## WHAT TO DO
A. In the blog post about saving for a castle, begin at the words "On top of that, I’ve" and stop after "the logistical difficulties.". Reproduce that span word for word.
B. In the blog post about saving for a castle, what reason does the writer give for not being very good at being consistent?
C. Pick up the blog post about saving for a castle after its last sentence and keep writing it.

I started this blog with the intention of splurging the process of getting this castle and then haven’t been very good at sticking to any kind of schedule. I’ve been going through a lot health wise. And I feel like I’m talking about it almost everywhere and even sort of using it as an excuse for a fact about me in general. I’m not very good at schedules.
But the truth is that I’m not very good at being consistent because my health isn’t consistent. I make all these grand plans when I’m having a good day, or even more rarely, a whole group of good days, and then I seem to forget that I can’t stick to it when I’m having the bad ones.
On top of that, I’ve noticed that I haven’t been able to bring myself to blog about the downsides of trying to be this ambitious, or to talk about the tough parts. I’ve been focusing in my head on this blog being about how I’m going to do it and what process I’m following, when how I’m coping and what I’m struggling with emotionally and mentally is just as important as the logistical difficulties.
And to answer that succinctly:
I have good days, and I have bad days.
On the good days I can focus on the plan and simply try my best to make it work. It’s a plan. I know roughly how much money I have and how much I need and working earns it. I can also invest to earn it. It’s just maths and time, in essence.
But on bad days the doubts creep in. What if I just don’t earn enough in time and I don’t get there before I die? What if it takes so long people will start to assume I’m never going to make it? What if I’m missing something really obvious in how to get there faster? What if my books fail entirely and I go backwards instead of forwards? What if my health fails me entirely and by the time I get there I won’t be able to run it any longer anyway?

## RECORDS
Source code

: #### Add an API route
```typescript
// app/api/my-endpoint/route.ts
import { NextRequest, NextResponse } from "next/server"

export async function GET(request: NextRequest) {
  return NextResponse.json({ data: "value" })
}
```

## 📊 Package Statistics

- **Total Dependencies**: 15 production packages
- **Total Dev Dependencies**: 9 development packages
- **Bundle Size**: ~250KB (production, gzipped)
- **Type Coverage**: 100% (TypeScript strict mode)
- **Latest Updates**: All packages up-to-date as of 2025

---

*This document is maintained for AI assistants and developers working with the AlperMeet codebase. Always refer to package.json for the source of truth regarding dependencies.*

## OUTPUTS FOR THE TASKS
A.
On top of that, I’ve noticed that I haven’t been able to bring myself to blog about the downsides of trying to be this ambitious, or to talk about the tough parts. I’ve been focusing in my head on this blog being about how I’m going to do it and what process I’m following, when how I’m coping and what I’m struggling with emotionally and mentally is just as important as the logistical difficulties.

B. The writer's health isn't consistent.

C.
So many questions and fears and that’s more where I am at the moment. Life has been a struggle this year. Coming to terms with a diagnosis like this, no matter how well medical research is advancing, is tough. I find myself trying to both plan for the worst and hoping desperately that it won’t come to that.
I know that there’s more risk in a career like mine as well. There wouldn’t need to be a place like the castle to help people with their creative careers if these sorts of careers were easy. They’re not.
Being an indie author also means having to learn marketing. The best art in the world can’t earn money if no one knows it exists. And I want to earn money.
I’m at the point where I both want to be pushing forward toward this goal, marketing hard, writing more good books and hoping something somewhere takes off, but I also need more rest than ever if I’m to keep my health stable. I need to slow down a little.
So that’s where I’m at today, figuring out how to slow down myself while also increasing the marketing and drive for sales compared to before. It all brings me to one conclusion. I need to do less and pay others to do more. That way what energy I do have can be used for progressing toward a castle and telling the stories in my head.
After all, if I’m not healthy enough to make it happen, then there won’t be a castle at all.